Okunacak Bölüm>

Bunun yanında PKK merkez komitesi Birinci Körfez Savaşından elde ettiği kazanımlarla ‘tarihin kendi yanında’ olduğunu düşünüyordu. Kalıcı barış şartlarının oluşmadığı bir durum vardı. Taraflar kendilerince henüz tüm seçenekleri tüketmemişlerdi. Tüm seçeneklerin tükenmesi için yirmi yıl geçmesi gerekiyordu.

Yirmi yıl sonra asker ‘PKK’yı dağda yense dahi katılımları önleyemediği’ gerçeğini kabul ediyor; PKK ise TSK’yı yenmesinin imkansız olduğunu ve silahla elde edeceği kazanımları siyasal alanda daha hızlı elde edebileceğini düşünüyordu. Tarafların bu pozisyonu bir anlamda satrançtaki ‘pat’ durumuna karşılık geliyordu.

Özal Açılımı Neden Başarılı Olamadı?

Öğeler>
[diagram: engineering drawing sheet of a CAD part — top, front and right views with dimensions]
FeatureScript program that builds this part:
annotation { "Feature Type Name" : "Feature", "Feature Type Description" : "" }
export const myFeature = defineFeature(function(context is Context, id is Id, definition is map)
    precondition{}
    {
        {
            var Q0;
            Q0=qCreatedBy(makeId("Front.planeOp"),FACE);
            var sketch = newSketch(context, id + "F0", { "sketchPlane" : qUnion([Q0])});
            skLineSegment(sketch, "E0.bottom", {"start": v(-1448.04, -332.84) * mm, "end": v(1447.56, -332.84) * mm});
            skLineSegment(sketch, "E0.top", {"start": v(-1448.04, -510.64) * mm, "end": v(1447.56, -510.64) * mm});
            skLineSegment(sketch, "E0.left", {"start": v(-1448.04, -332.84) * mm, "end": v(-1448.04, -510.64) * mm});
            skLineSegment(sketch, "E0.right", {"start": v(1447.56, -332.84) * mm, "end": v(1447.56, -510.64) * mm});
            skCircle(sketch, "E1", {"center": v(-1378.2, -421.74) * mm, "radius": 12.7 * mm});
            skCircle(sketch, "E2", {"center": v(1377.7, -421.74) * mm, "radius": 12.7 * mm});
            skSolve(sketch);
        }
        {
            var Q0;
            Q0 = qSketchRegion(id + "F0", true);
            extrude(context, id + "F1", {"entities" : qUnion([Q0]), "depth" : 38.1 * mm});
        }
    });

Yapılacaklar>
(a) Aşağıdaki üç ifadenin okunacak bölümle uyuşup uyuşmadığını belirtin. Her biri için evet ya da hayır deyin ve bölümden belirleyici sözleri aynen alıntılayın.
(i) PKK merkez komitesi tarihin kendi yanında olduğunu düşünüyordu.
(ii) Tüm seçeneklerin tükenmesi için on yıl yeterliydi.
(iii) Tarafların pozisyonu satrançtaki "mat" durumuna benzetiliyor.
(b) Okunacak bölüme göre şu soruları kısaca yanıtlayın:
(i) PKK merkez komitesi kazanımlarını hangi savaştan elde etmişti?
(ii) Yirmi yıl sonra asker hangi gerçeği kabul ediyordu?
(iii) PKK, silahla elde edeceği kazanımları hangi alanda daha hızlı elde edebileceğini düşünüyordu?
(c) Okunacak bölümde PKK'nın ya da PKK merkez komitesinin düşündüğü belirtilen her şeyi sıralayın.

Görev Sonuçları>
(a)
(i) Evet: "PKK merkez komitesi Birinci Körfez Savaşından elde ettiği kazanımlarla ‘tarihin kendi yanında’ olduğunu düşünüyordu."
(ii) Hayır: "Tüm seçeneklerin tükenmesi için yirmi yıl geçmesi gerekiyordu."
(iii) Hayır: "Tarafların bu pozisyonu bir anlamda satrançtaki ‘pat’ durumuna karşılık geliyordu."

(b)
(i) Birinci Körfez Savaşından.
(ii) PKK'yı dağda yense dahi katılımları önleyemediği gerçeğini.
(iii) Siyasal alanda.

(c)
- Birinci Körfez Savaşından elde ettiği kazanımlarla tarihin kendi yanında olduğu (PKK merkez komitesi)
- TSK'yı yenmesinin imkansız olduğu
- Silahla elde edeceği kazanımları siyasal alanda daha hızlı elde edebileceği